§ **What to produce**:
Count the lines below containing the string "that", treating uppercase and lowercase as different. Reply with the number alone.
** Dataset content follows **
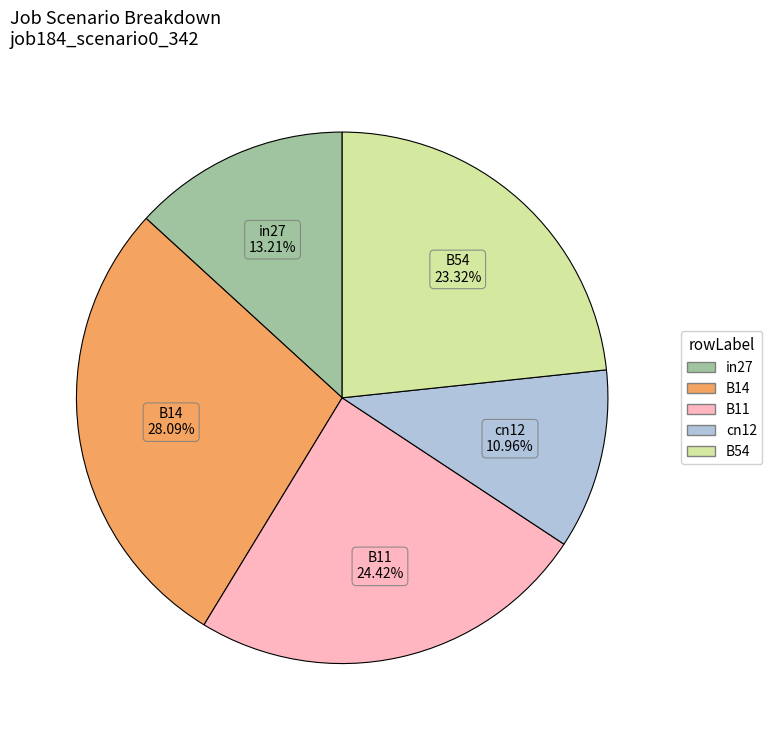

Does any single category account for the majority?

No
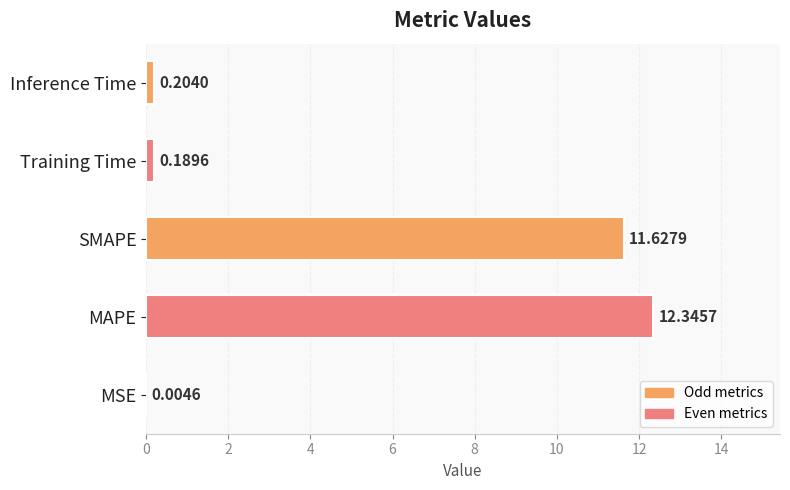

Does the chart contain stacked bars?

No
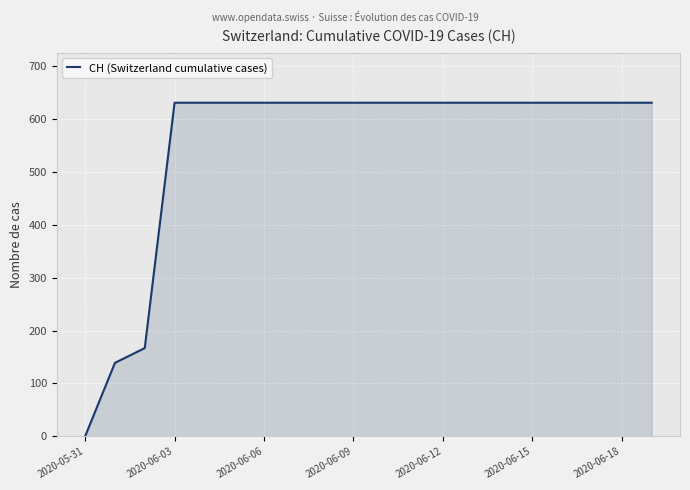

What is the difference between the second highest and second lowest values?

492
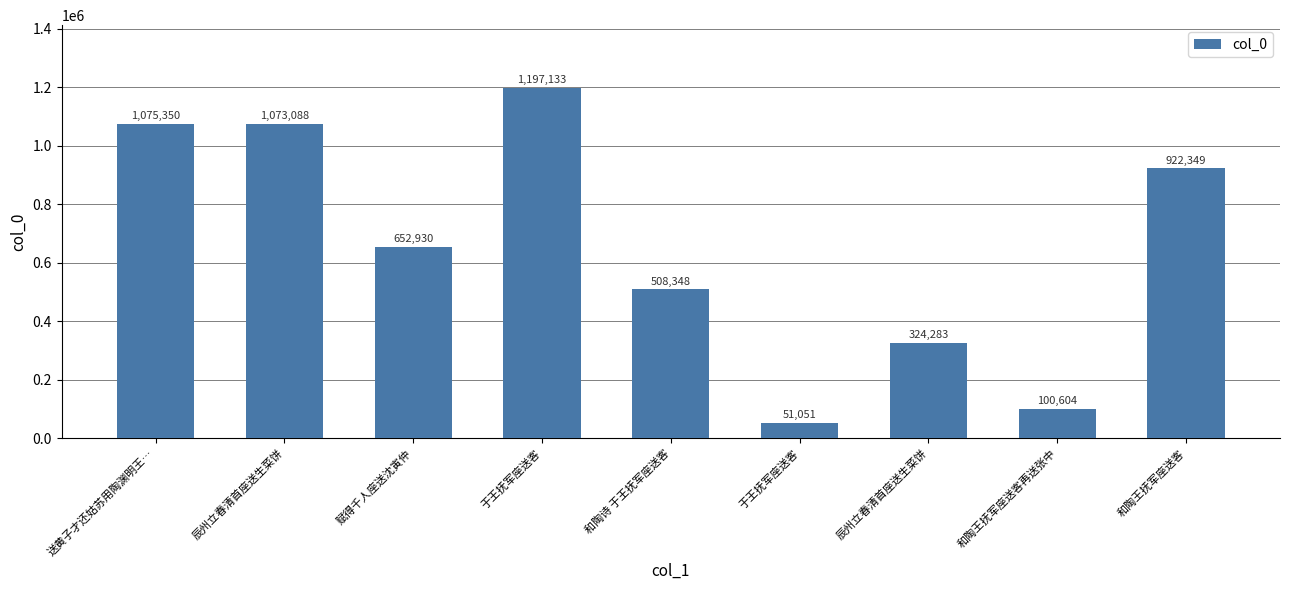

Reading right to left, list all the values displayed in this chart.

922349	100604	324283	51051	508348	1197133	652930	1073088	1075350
** End of Dataset content **
** Dataset content follows **
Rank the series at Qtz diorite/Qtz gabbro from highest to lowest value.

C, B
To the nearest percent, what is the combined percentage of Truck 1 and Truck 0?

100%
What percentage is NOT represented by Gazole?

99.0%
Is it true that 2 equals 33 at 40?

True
** End of Dataset content **
** Dataset content follows **
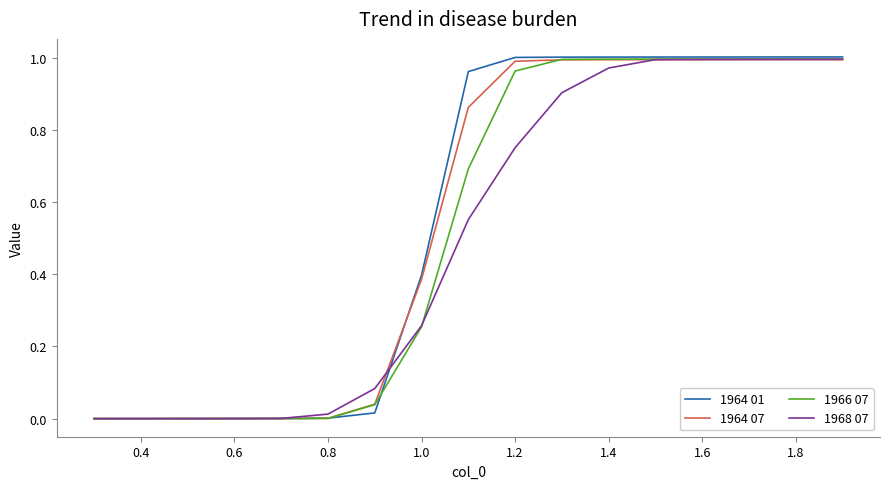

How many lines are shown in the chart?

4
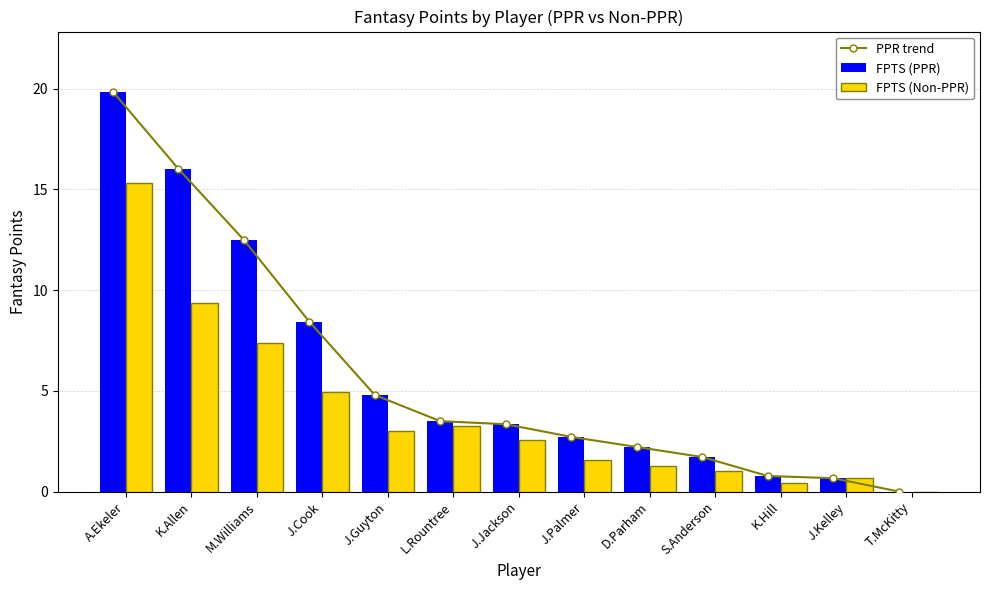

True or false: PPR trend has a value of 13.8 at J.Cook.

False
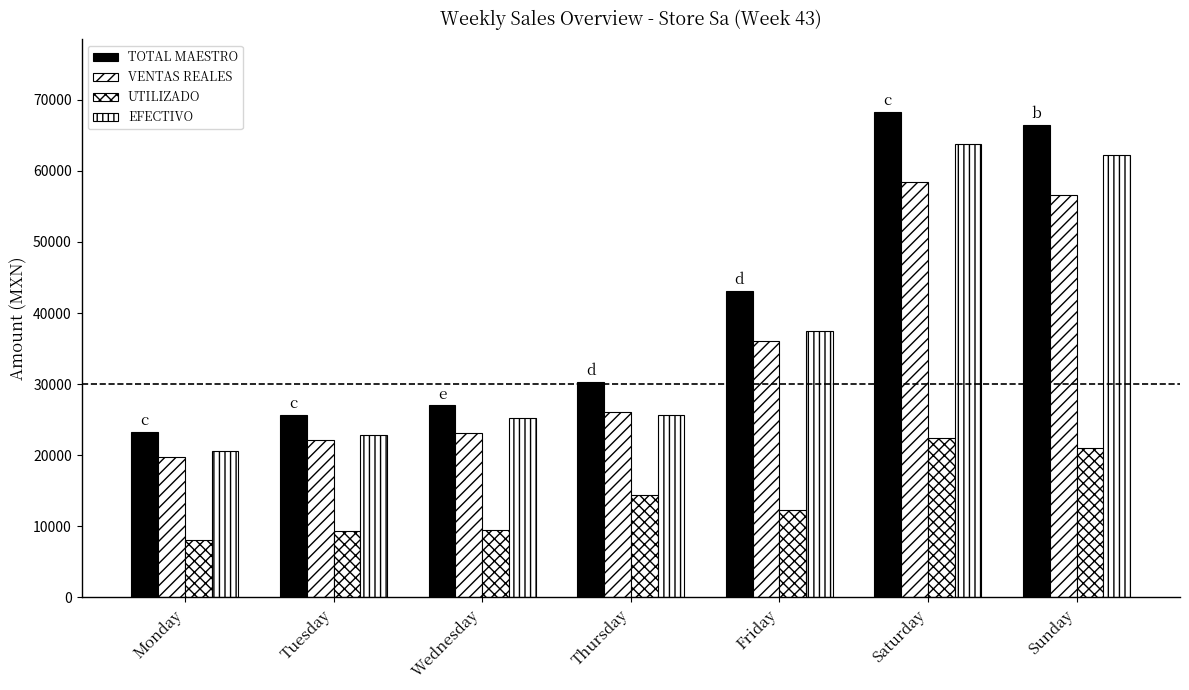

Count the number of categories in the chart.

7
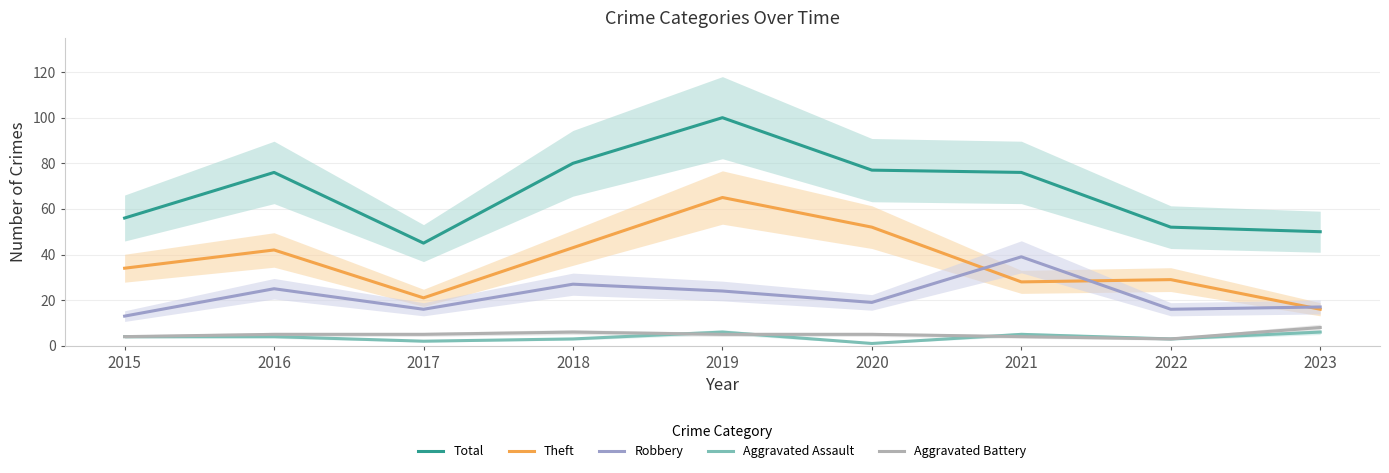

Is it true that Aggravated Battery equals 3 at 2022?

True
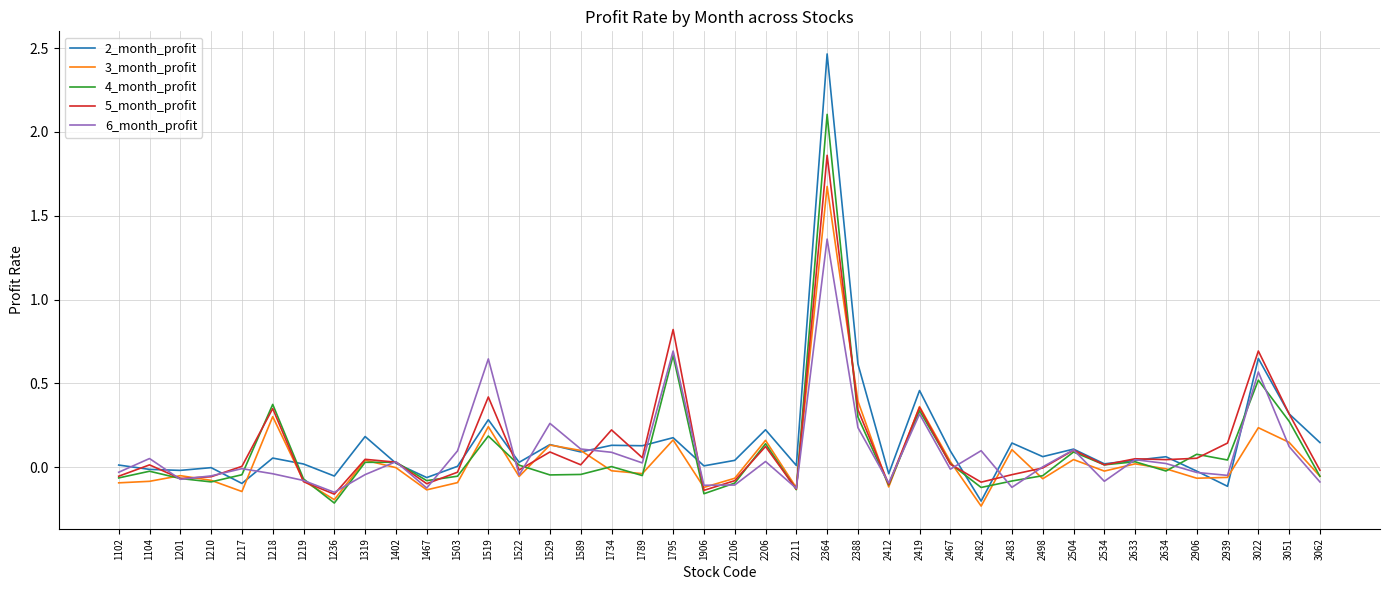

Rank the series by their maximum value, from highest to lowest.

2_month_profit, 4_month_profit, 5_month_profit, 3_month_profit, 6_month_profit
** End of Dataset content **
§ **Answer space**:
2